WebSocket transport for GraphQL servers in Go.
The supported protocol is graphql-transport-ws as defined in the specification: GraphQL over WebSocket Protocol.
Run the bundled example server:
go run ./exampleThen open:
http://localhost:8080
From the GraphiQL page, run this subscription:
subscription {
ticks(count: 10) {
at
number
}
}Wrap your HTTP GraphQL handler with graphqlws.NewHandlerFunc:
schema := graphql.MustParseSchema(schemaSDL, &resolver{})
h := &relay.Handler{Schema: schema}
http.Handle("/graphql", graphqlws.NewHandlerFunc(schema, h))Non-WebSocket requests are passed through to the wrapped HTTP handler, so the same endpoint can serve regular GraphQL HTTP traffic and WebSocket subscriptions.

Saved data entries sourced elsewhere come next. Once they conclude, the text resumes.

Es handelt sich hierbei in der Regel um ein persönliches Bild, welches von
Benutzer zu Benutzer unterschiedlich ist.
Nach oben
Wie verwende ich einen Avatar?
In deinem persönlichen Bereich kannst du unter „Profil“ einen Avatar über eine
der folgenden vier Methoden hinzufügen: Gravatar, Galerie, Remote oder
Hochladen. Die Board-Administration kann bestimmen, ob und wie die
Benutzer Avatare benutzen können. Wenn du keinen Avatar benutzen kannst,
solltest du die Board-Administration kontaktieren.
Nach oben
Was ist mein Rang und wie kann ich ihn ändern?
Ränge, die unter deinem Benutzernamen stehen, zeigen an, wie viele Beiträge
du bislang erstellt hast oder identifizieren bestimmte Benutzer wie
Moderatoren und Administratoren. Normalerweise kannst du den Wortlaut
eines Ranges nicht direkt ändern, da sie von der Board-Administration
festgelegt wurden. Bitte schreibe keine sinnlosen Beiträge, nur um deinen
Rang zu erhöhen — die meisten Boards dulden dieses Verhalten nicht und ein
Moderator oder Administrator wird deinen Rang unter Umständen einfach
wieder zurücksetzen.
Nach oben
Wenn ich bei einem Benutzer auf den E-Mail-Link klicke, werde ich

See example/server.go or example_test.go for a runnable server using github.com/graph-gophers/graphql-go.
Connect to the GraphQL endpoint (e.g. /graphql) with WebSocket subprotocol graphql-transport-ws.
- Each WebSocket connection is handled by a single backend replica, and active subscription state is kept in memory for that connection.
- If a backend node is rotated or dies, client connections to that node are dropped and in-flight subscriptions end.
- Clients should reconnect, send
connection_initagain, and resubscribe. Resuming from the exact prior event is not built in. - If you need continuity after reconnects, implement application-level replay (for example, cursors/offsets backed by a durable event source).
- In production, set
WithCheckOrigin(...)and consider limits/timeouts such asWithMaxSubscriptions,WithReadLimit,WithReadIdleTimeout, andWithWriteTimeout.